● WHAT TO PRODUCE
The result should hold only the lines from the one with "7: (1227, 563)" through the final line of the data below, transcribed exactly, pictures left out.

● EXTRACTED DATA
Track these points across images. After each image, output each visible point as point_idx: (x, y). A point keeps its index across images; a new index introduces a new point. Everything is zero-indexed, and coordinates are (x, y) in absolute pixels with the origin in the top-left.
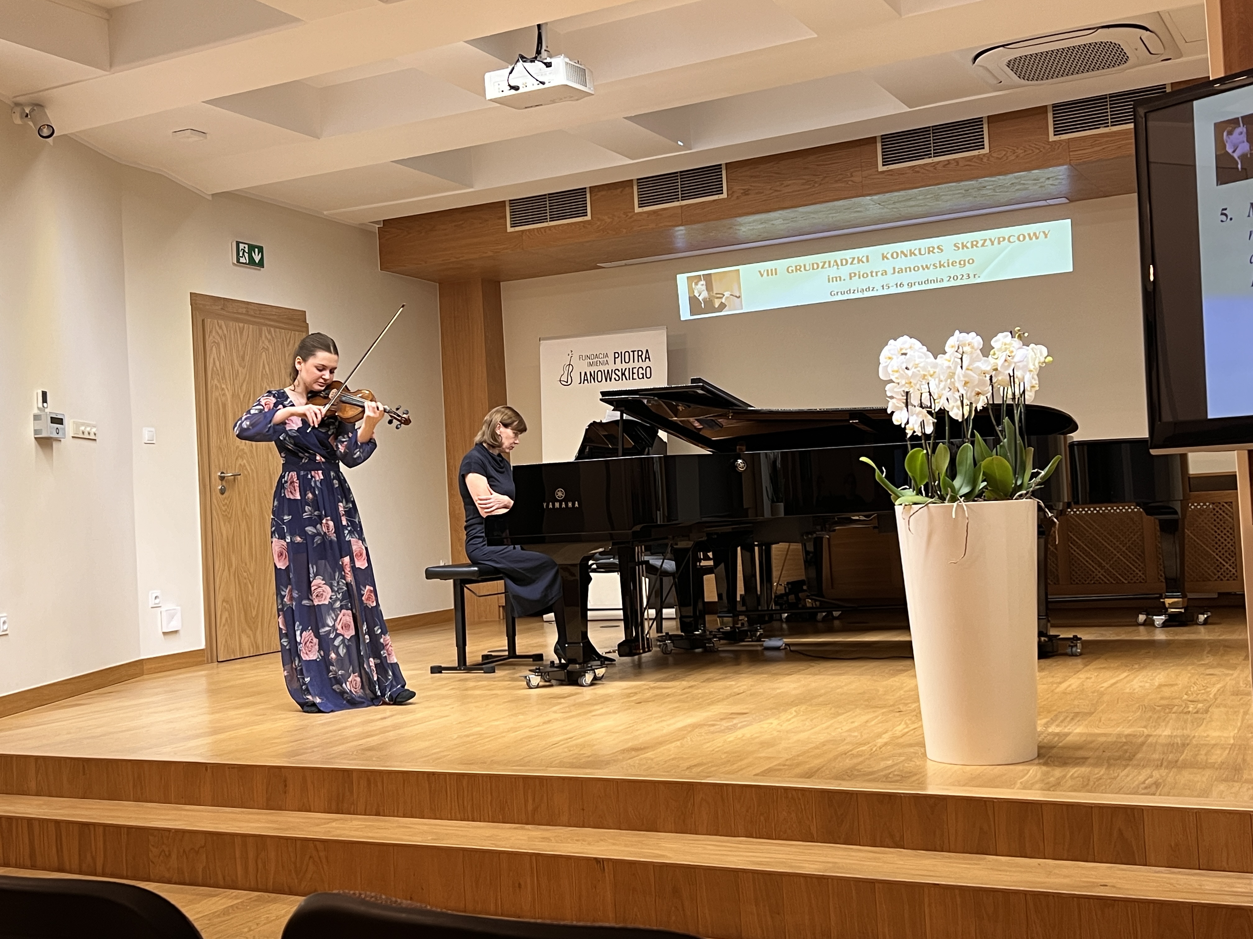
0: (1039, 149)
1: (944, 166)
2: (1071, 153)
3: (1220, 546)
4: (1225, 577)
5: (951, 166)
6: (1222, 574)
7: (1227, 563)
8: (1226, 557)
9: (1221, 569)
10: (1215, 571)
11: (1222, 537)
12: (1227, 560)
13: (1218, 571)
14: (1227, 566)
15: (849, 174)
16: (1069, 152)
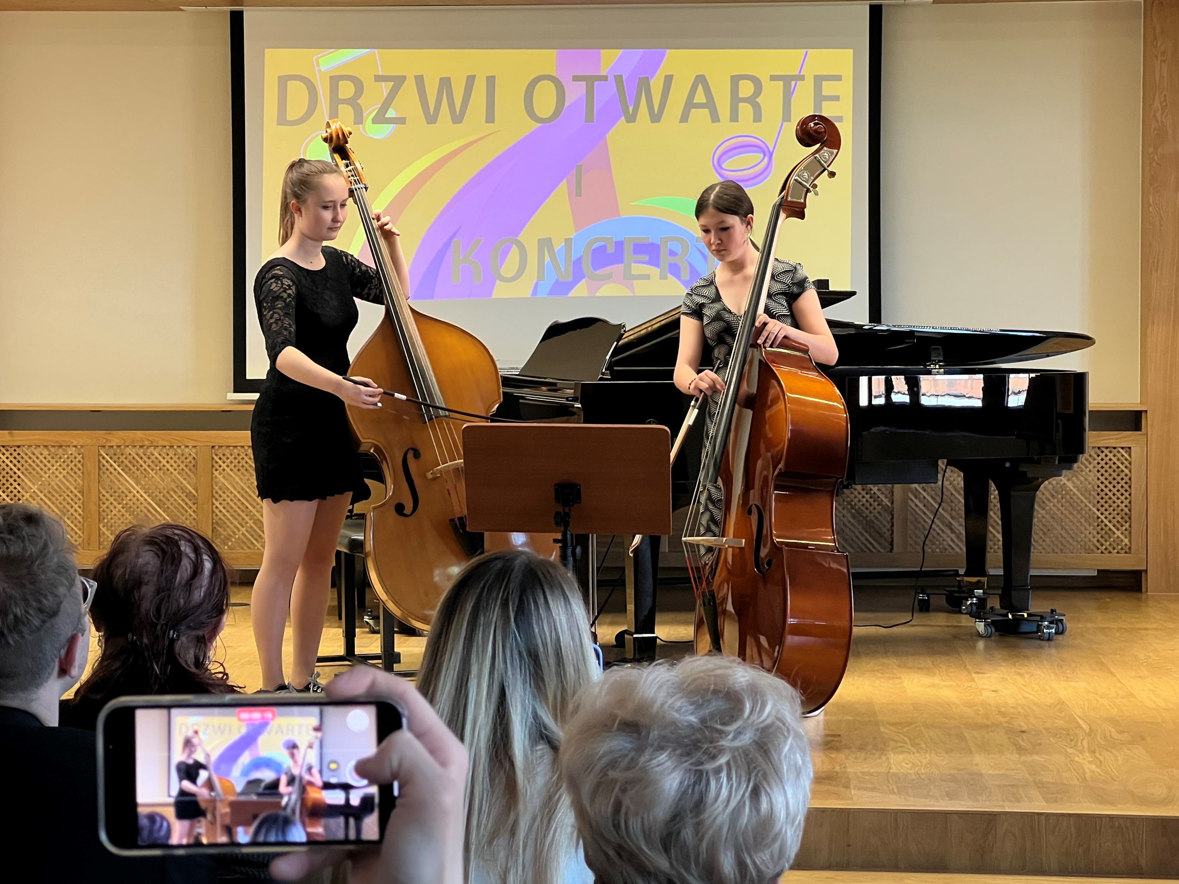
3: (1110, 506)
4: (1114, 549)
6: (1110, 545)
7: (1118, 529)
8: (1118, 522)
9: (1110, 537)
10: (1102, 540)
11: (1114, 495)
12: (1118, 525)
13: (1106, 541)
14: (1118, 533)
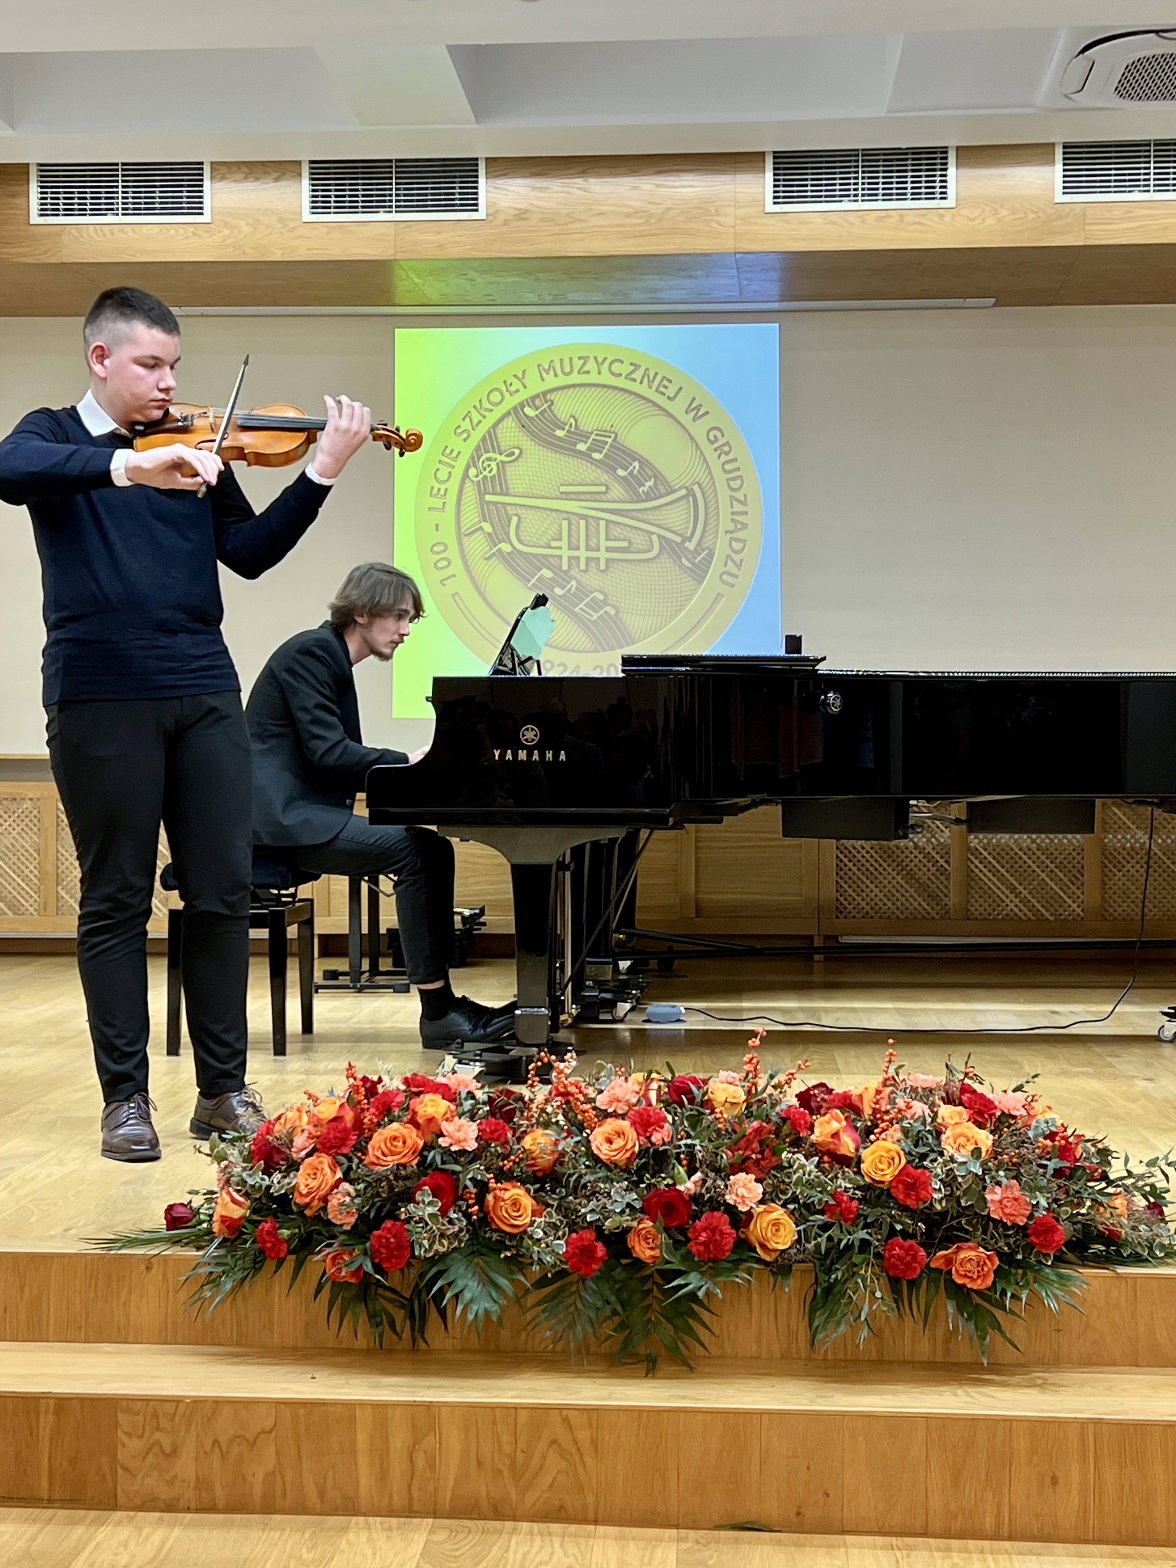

● WRITTEN RESPONSE
7: (1227, 563)
8: (1226, 557)
9: (1221, 569)
10: (1215, 571)
11: (1222, 537)
12: (1227, 560)
13: (1218, 571)
14: (1227, 566)
15: (849, 174)
16: (1069, 152)
3: (1110, 506)
4: (1114, 549)
6: (1110, 545)
7: (1118, 529)
8: (1118, 522)
9: (1110, 537)
10: (1102, 540)
11: (1114, 495)
12: (1118, 525)
13: (1106, 541)
14: (1118, 533)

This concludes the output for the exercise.